The NAFIPS organization, for which Bede serves as a board member, aims to further mathematical research in the areas of fuzzy logic and fuzzy sets. A concept first described in 1965, fuzzy logic offers a method by which to model uncertainty for things that fall outside the scope of what can be measured in terms of probability or binary logic. Fuzzy systems are commonly used in the design and development of control systems — such as for autonomous vehicles, heating and cooling systems, and everyday household appliances to name a few.
“A fuzzy system is able to reproduce a rule-based reasoning. Like if velocity is low, then acceleration should be high, things like that,” Bede says. “So such rules can be more easily interpreted.”
One of the main themes of this year’s NAFIPS conference, he says, is how fuzzy systems can help with the inscrutability problem of traditional machine learning paradigms.
Bede, for example, will be presenting on some of his newest research into a type of fuzzy system known as the Takagi-Sugeno fuzzy system, which when used in conjunction with a neural network can create an interpretable neural network.
“I was able to find the connection between one type of fuzzy system and artificial neural networks in general,” Bede says. “That basically makes the neural network that we were working on interpretable, so that’s the good news about it. [We’re] trying to understand what machine learning is doing behind the curtain.”
Bede highlighted another panel titled “Fuzzy Logic-based eXplainable AI – An Adopter’s Perspective,” featuring Dr. Kelly Cohen, endowed chair and interim head of the Department of Aerospace Engineering & Engineering Mechanics at the University of Cincinnati, and Nicholas Ernest, chief architect of Thales USA, Inc.
“They are one of the adopters of this new explainable AI paradigm in the industry. And they will explain what they are working on,” Bede says.

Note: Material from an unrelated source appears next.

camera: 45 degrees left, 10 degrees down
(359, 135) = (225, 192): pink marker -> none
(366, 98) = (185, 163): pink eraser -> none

Other scheduled talks include “Deep Learning (Partly) Demystified” by Dr. Vladik Kreinovich, “Privacy-preserving Machine Learning” by Dr. Martine De Cock, and “Bias and Algorithmic Discrimination in Machine Learning” by Dr. Golnoosh Farnadi, among others.
MS in Computer Science student Dhrumil Shukla will also be giving a talk, alongside Bede and two other DigiPen faculty — Dr. Natalia Solorzano, chair of the Department of Physics, and Dr. Jeremy Thomas, program director for the BS in Computer Engineering. That talk will discuss the results of Shukla’s recent thesis, which dealt with the clustering of tropical cyclones based on image processing, using multi-channel satellite imagery, and fuzzy class studying.
“Basically, we are trying to identify patterns in the tropical storm that will help us predict its behavior in the future,” Bede says.
Anyone who would like to join the conference as an online participant can register on the NAFIPS website by Saturday, August 15. The cost is $20.